筒井順昭殿、去月26日夜、只4、5人にて坂本まで行かれ了。道心と云々。真実、知り難し。仍て松屋に於て祈祷を為す。信読経心落在之。5、6巻、人数に読了。
「天文18年5月18日条」
今日より筒井城に於て、寺類衆、下向され、信読経沙汰云々。事の子細は、順昭、去る卯月26日の夜、道心とて叡山へ上了。彼の城に於て、希異事共多しと云々。或は、光る物多くありと云ふ。或は、狐、人々悩ますと云々。併せて順昭も左様な物に狂気せしめらる歟云々。仍て此の如く祈祷を為す云々。
 有縁なればとて、か様の沙汰、寺門の瑕瑾(かきん)、都鄙の見聞、他寺の嘲哢(ちょうろう)、浅猿(あさまし)浅猿ども、限り無き事也。心有る人、何ぞ之を悲しまず哉。近来、寺門の為体(ていたらく)、毎事是体にて、はてきれたる事也。此の如きは漸々に堂家世渡聖の様に時かゆをも、ろさゐに行くべき也。浅猿、浅猿。
 時に下向の衆、賢聖院、竜雲院、金蔵院、成福院、成身院、蓮成院、延禅院、勝舜院、円勝院、春音院、春知院、春乗院、願円院、尺迦院、春定院、源乗房、堯香院、学宗院、妙音院、源覚院、春聖院。以上、21人云々。

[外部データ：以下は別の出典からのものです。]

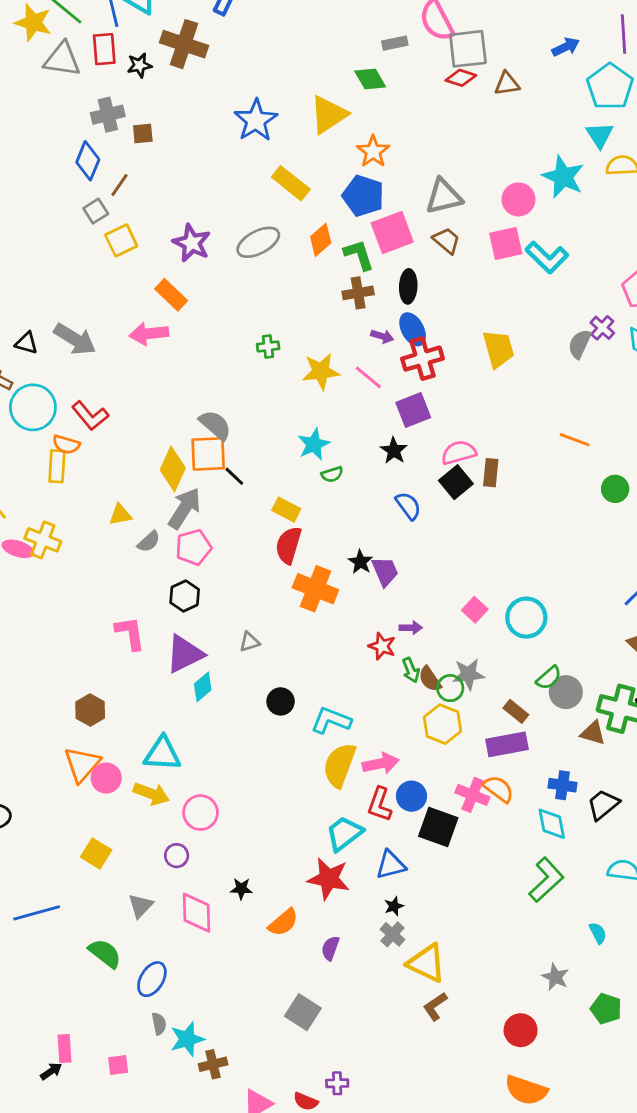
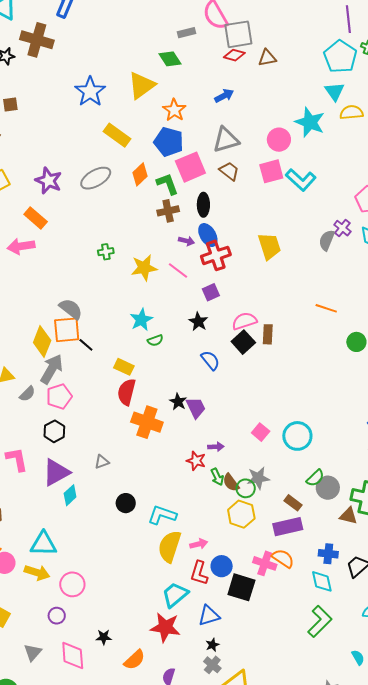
blue arrow: (566, 47) -> (224, 96), moved
purple square: (413, 410) -> (211, 292), size x0.7
pink arrow: (381, 763) -> (199, 544), size x0.7

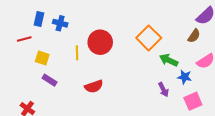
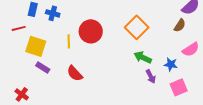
yellow square: (42, 58) -> (36, 46), size x1.5
green arrow: (169, 60) -> (143, 57), moved
red semicircle: (94, 86) -> (75, 73), moved, turned 66

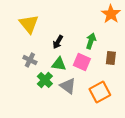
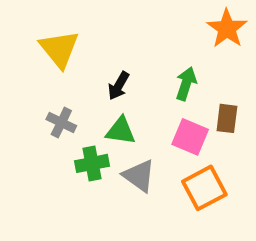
pink square: (82, 62) -> (190, 137), moved
green cross: (45, 80) -> (92, 163), turned 35

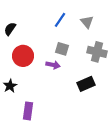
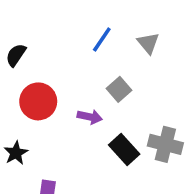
gray square: (62, 49) -> (119, 89), moved, turned 32
gray cross: (97, 52) -> (165, 144), moved
black rectangle: (86, 84) -> (124, 150), moved, turned 72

 筒井順慶の父親の死因は「もかさ(天然痘)」とされています。
 筒井順慶の父・筒井順昭は、天文18年(1549年)4月26日、家臣4、5人を連れて比叡山延暦寺に入り、家督を筒井順慶に譲りました。これは「道心」(出家)のためではなく、もかさ治癒の祈祷を受けるためでしょう。異説としては、『多聞院日記』に

──彼の城に於て、希異事共多しと云々。或は、光る物多くありと云ふ。或は、狐、人々悩ますと云々。併せて順昭も左様な物に狂気せしめらる歟云々。(筒井城では奇怪なことが多く起こった。光る物体(狐火?)がよく出るとも、狐が人々を悩ます(狐憑き?)とも。筒井順昭もこのような物によって気を狂わされたのであろうか?)

とあります。
 筒井順昭は、天文19年(1550年)2月28日、比叡山延暦寺から戻り、6月20日に息を引き取りました。この時、声が似ている琵琶法師の木阿弥を影武者して死を隠したとそうです。木阿弥は殿様として、贅沢な生活を送りましたが、筒井順昭の死が発表されると、元の生活に戻されました。これを「元の木阿弥」といいます。